Running this last command will take some time to run while the cluster updates. If you have DisableTls1.0 enabled and you want to disable it, you should modify the parameter in the clusterSettings instead of adding to it as we have done above. The list of custom settings for the ASE is maintained here. As you can see you can also control specific ciphers.

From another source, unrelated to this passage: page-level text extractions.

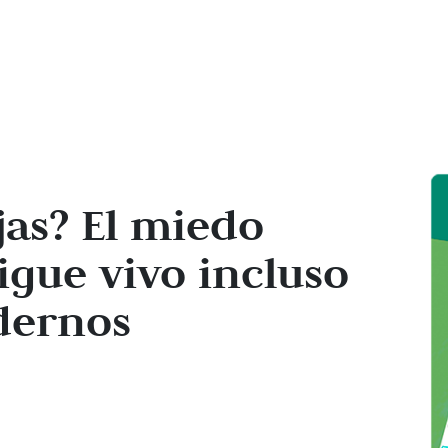
jas? El miedo
igue vivo incluso
dernos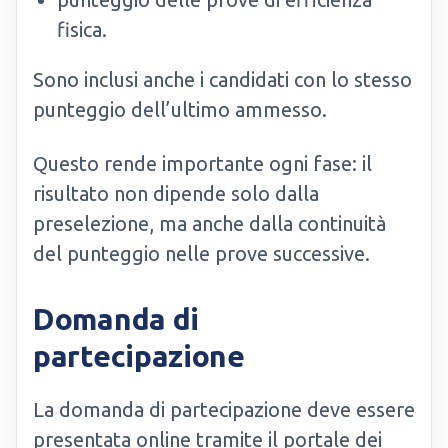
fisica.
Sono inclusi anche i candidati con lo stesso
punteggio dell’ultimo ammesso.
Questo rende importante ogni fase: il
risultato non dipende solo dalla
preselezione, ma anche dalla continuità
del punteggio nelle prove successive.
Domanda di
partecipazione
La domanda di partecipazione deve essere
presentata online tramite il portale dei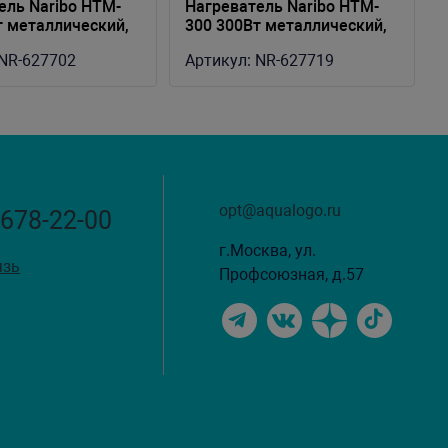
ель Naribo HTM-
Нагреватель Naribo HTM-
т металлический,
300 300Вт металлический,
риума 130-230л
для аквариума 240-340л
NR-627702
Артикул:
NR-627719
opt@aqualogo.ru
 678-22-00
г.Москва, ул.
язь
Профсоюзная, д.57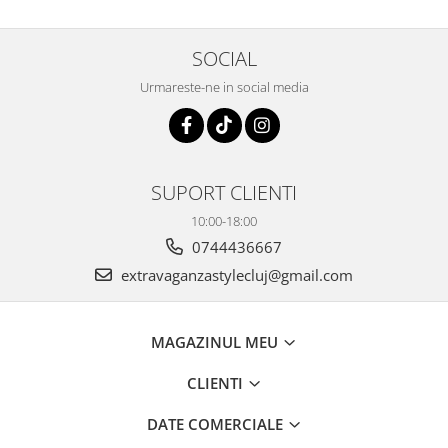
SOCIAL
Urmareste-ne in social media
SUPORT CLIENTI
10:00-18:00
0744436667
extravaganzastylecluj@gmail.com
MAGAZINUL MEU
CLIENTI
DATE COMERCIALE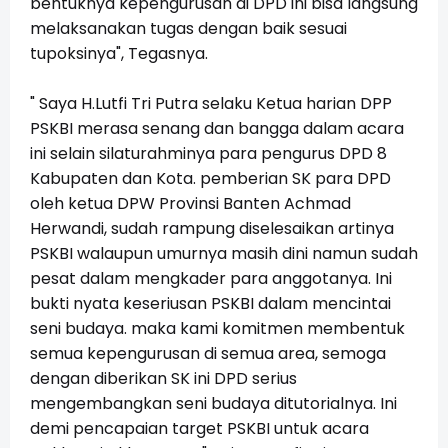
bentuknya kepengurusan di DPD ini bisa langsung
melaksanakan tugas dengan baik sesuai
tupoksinya", Tegasnya.
" Saya H.Lutfi Tri Putra selaku Ketua harian DPP
PSKBI merasa senang dan bangga dalam acara
ini selain silaturahminya para pengurus DPD 8
Kabupaten dan Kota. pemberian SK para DPD
oleh ketua DPW Provinsi Banten Achmad
Herwandi, sudah rampung diselesaikan artinya
PSKBI walaupun umurnya masih dini namun sudah
pesat dalam mengkader para anggotanya. Ini
bukti nyata keseriusan PSKBI dalam mencintai
seni budaya. maka kami komitmen membentuk
semua kepengurusan di semua area, semoga
dengan diberikan SK ini DPD serius
mengembangkan seni budaya ditutorialnya. Ini
demi pencapaian target PSKBI untuk acara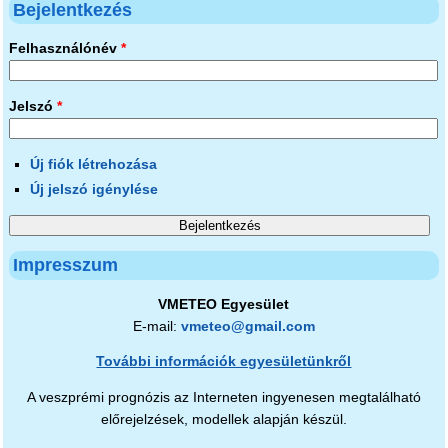
Bejelentkezés
Felhasználónév
*
Jelszó
*
Új fiók létrehozása
Új jelszó igénylése
Impresszum
VMETEO Egyesület
E-mail:
vmeteo@gmail.com
További információk egyesületünkről
A veszprémi prognózis az Interneten ingyenesen megtalálható
előrejelzések, modellek alapján készül.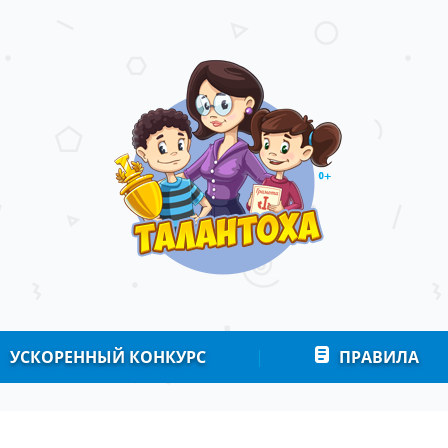
УСКОРЕННЫЙ КОНКУРС
|
ПРАВИЛА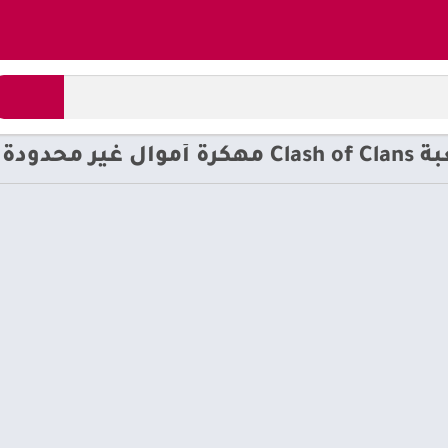
محدودة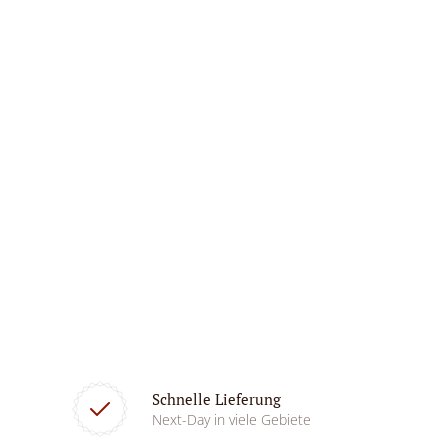
Schnelle Lieferung
Next-Day in viele Gebiete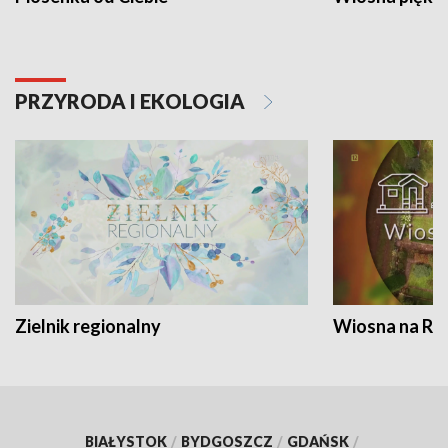
PRZYRODA I EKOLOGIA
Zielnik regionalny
Wiosna na RO
BIAŁYSTOK
/
BYDGOSZCZ
/
GDAŃSK
/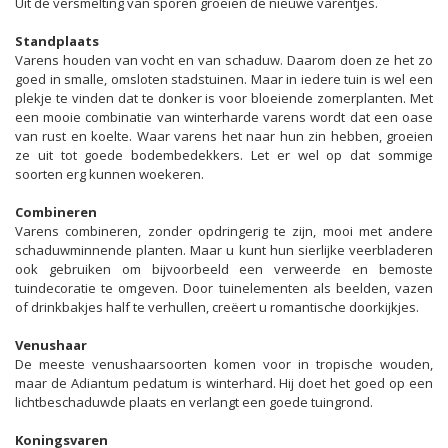
Uit de versmelting van sporen groeien de nieuwe varentjes.
Standplaats
Varens houden van vocht en van schaduw. Daarom doen ze het zo
goed in smalle, omsloten stadstuinen. Maar in iedere tuin is wel een
plekje te vinden dat te donker is voor bloeiende zomerplanten. Met
een mooie combinatie van winterharde varens wordt dat een oase
van rust en koelte. Waar varens het naar hun zin hebben, groeien
ze uit tot goede bodembedekkers. Let er wel op dat sommige
soorten erg kunnen woekeren.
Combineren
Varens combineren, zonder opdringerig te zijn, mooi met andere
schaduwminnende planten. Maar u kunt hun sierlijke veerbladeren
ook gebruiken om bijvoorbeeld een verweerde en bemoste
tuindecoratie te omgeven. Door tuinelementen als beelden, vazen
of drinkbakjes half te verhullen, creëert u romantische doorkijkjes.
Venushaar
De meeste venushaarsoorten komen voor in tropische wouden,
maar de Adiantum pedatum is winterhard. Hij doet het goed op een
lichtbeschaduwde plaats en verlangt een goede tuingrond.
Koningsvaren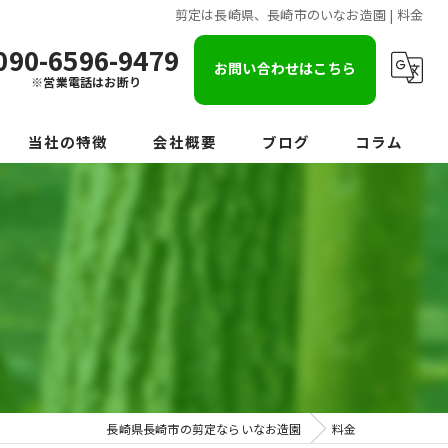
剪定は長崎県、長崎市のいなお造園 | 料金
090-6596-9479
お問い合わせはこちら
※営業電話はお断り
当社の特徴
会社概要
ブログ
コラム
伐採
伐根
草刈り
草むしり
庭じまい
長崎県長崎市の剪定ならいなお造園
料金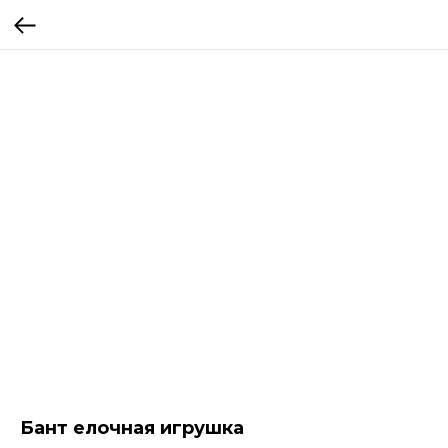
Бант елочная игрушка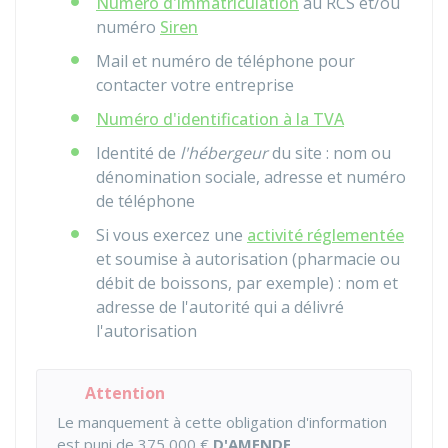
Numéro d'immatriculation
au
RCS
et/ou
numéro
Siren
Mail et numéro de téléphone pour
contacter votre entreprise
Numéro d'identification à la TVA
Identité de
l'hébergeur
du site : nom ou
dénomination sociale, adresse et numéro
de téléphone
Si vous exercez une
activité réglementée
et soumise à autorisation (pharmacie ou
débit de boissons, par exemple) : nom et
adresse de l'autorité qui a délivré
l'autorisation
Attention
Le manquement à cette obligation d'information
est puni de
375 000 €
D'AMENDE
.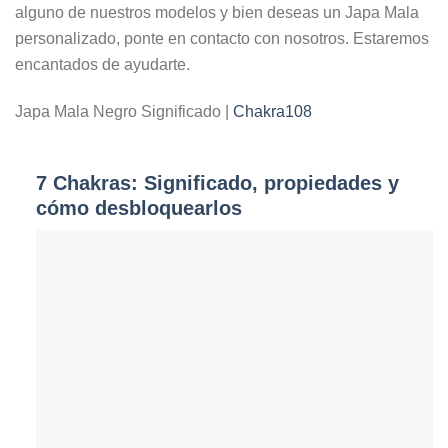
alguno de nuestros modelos y bien deseas un Japa Mala
personalizado, ponte en contacto con nosotros. Estaremos
encantados de ayudarte.
Japa Mala Negro Significado |
Chakra108
7 Chakras: Significado, propiedades y
cómo desbloquearlos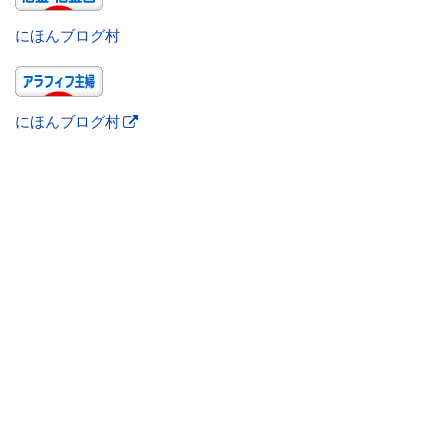
にほんブログ村
にほんブログ村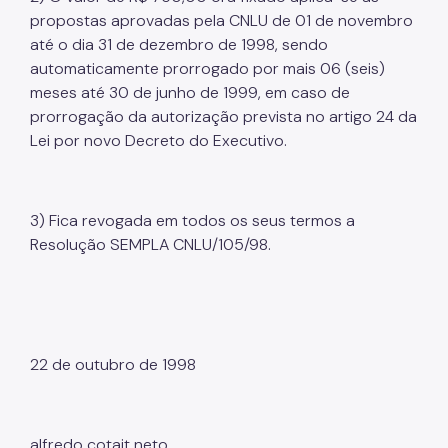
propostas aprovadas pela CNLU de 01 de novembro
até o dia 31 de dezembro de 1998, sendo
automaticamente prorrogado por mais 06 (seis)
meses até 30 de junho de 1999, em caso de
prorrogação da autorização prevista no artigo 24 da
Lei por novo Decreto do Executivo.
3) Fica revogada em todos os seus termos a
Resolução SEMPLA CNLU/105/98.
22 de outubro de 1998
alfredo cotait neto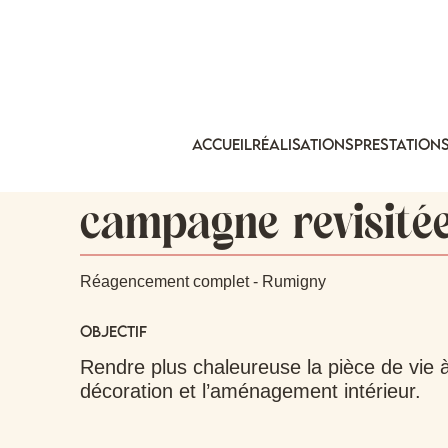
accueil
Réalisations
PRESTATION
La maison de
campagne revisité
Réagencement complet - Rumigny
Objectif
Rendre plus chaleureuse la pièce de vie à
décoration et l’aménagement intérieur.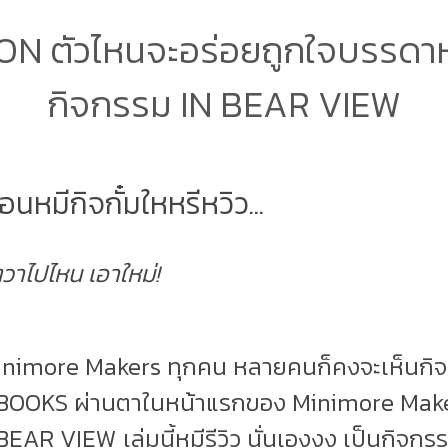
N ตัวไหนจะอร่อยถูกใจบรรดาห
กิจกรรม IN BEAR VIEW
นหมีกิจกั๋มใหหรีหวิว...
ตวาไปไหน เอาใหม่!
 Minimore Makers ทุกคน หลายคนก็คงจะเห็นกิ
OKS ผ่านตาในหน้าแรกของ Minimore Makers อ
EAR VIEW เล่มนี้หมีรีวิว นั่นเองงง เป็นกิจกรร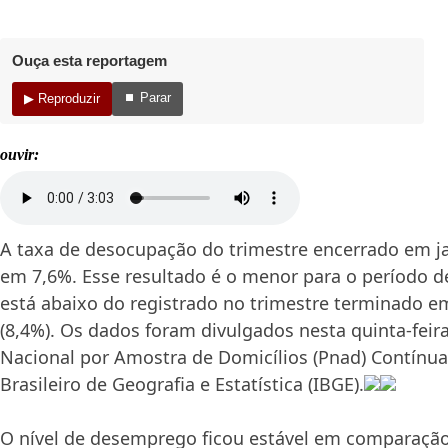
Ouça esta reportagem
⏹ Parar
▶ Reproduzir
ouvir:
A taxa de desocupação do trimestre encerrado em ja
em 7,6%. Esse resultado é o menor para o período d
está abaixo do registrado no trimestre terminado e
(8,4%). Os dados foram divulgados nesta quinta-feira
Nacional por Amostra de Domicílios (Pnad) Contínua
Brasileiro de Geografia e Estatística (IBGE).
O nível de desemprego ficou estável em comparaçã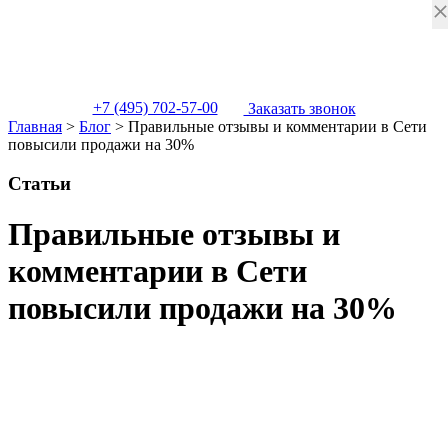
+7 (495) 702-57-00
Заказать звонок
Главная
>
Блог
>
Правильные отзывы и комментарии в Сети
повысили продажи на 30%
Статьи
Правильные отзывы и
комментарии в Сети
повысили продажи на 30%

Once the update of the ASE parameters is complete, you should be able to repeat the scan and verify that your changes have taken effect:

[ps]
.\sslyze.exe --tlsv1 app1.cloudynerd.us:443

CHECKING HOST(S) AVAILABILITY
-----------------------------

app1.cloudynerd.us:443 10.0.1.11

SCAN RESULTS FOR APP1.CLOUDYNERD.US:443 - 10.0.1.11
---------------------------------------------------

* TLSV1 Cipher Suites:
Rejected:
TLS_RSA_WITH_SEED_CBC_SHA TCP / Received FIN
TLS_RSA_WITH_RC4_128_SHA TCP / Received FIN
TLS_RSA_WITH_RC4_128_MD5 TCP / Received FIN
TLS_RSA_WITH_NULL_SHA256 TLS / No ciphers available
TLS_RSA_WITH_NULL_SHA TCP / Received FIN
TLS_RSA_WITH_NULL_MD5 TCP / Received FIN
TLS_RSA_WITH_IDEA_CBC_SHA TCP / Received FIN
TLS_RSA_WITH_DES_CBC_SHA TCP / Received FIN
TLS_RSA_WITH_CAMELLIA_256_CBC_SHA TCP / Received FIN
TLS_RSA_WITH_CAMELLIA_128_CBC_SHA TCP / Received FIN
TLS_RSA_WITH_AES_256_GCM_SHA384 TLS / No ciphers available
TLS_RSA_WITH_AES_256_CBC_SHA256 TLS / No ciphers available
TLS_RSA_WITH_AES_256_CBC_SHA TCP / Received FIN
TLS_RSA_WITH_AES_128_GCM_SHA256 TLS / No ciphers available
TLS_RSA_WITH_AES_128_CBC_SHA256 TLS / No ciphers available
TLS_RSA_WITH_AES_128_CBC_SHA TCP / Received FIN
TLS_RSA_WITH_3DES_EDE_CBC_SHA TCP / Received FIN
TLS_RSA_EXPORT_WITH_RC4_40_MD5 TCP / Received FIN

... # Many more rejected cipher suites
[/ps]

After the modification, all ciphers are rejected for TLS 1.0.

And that's it, you now have a way of checking specific TLS settings and capabilities of your ASE using command line tools such as SSLyze. You can modify the setting of your ASE with PowerShell and verify that you have the desired configuration.

Please let me know if you have questions/comments/suggestions.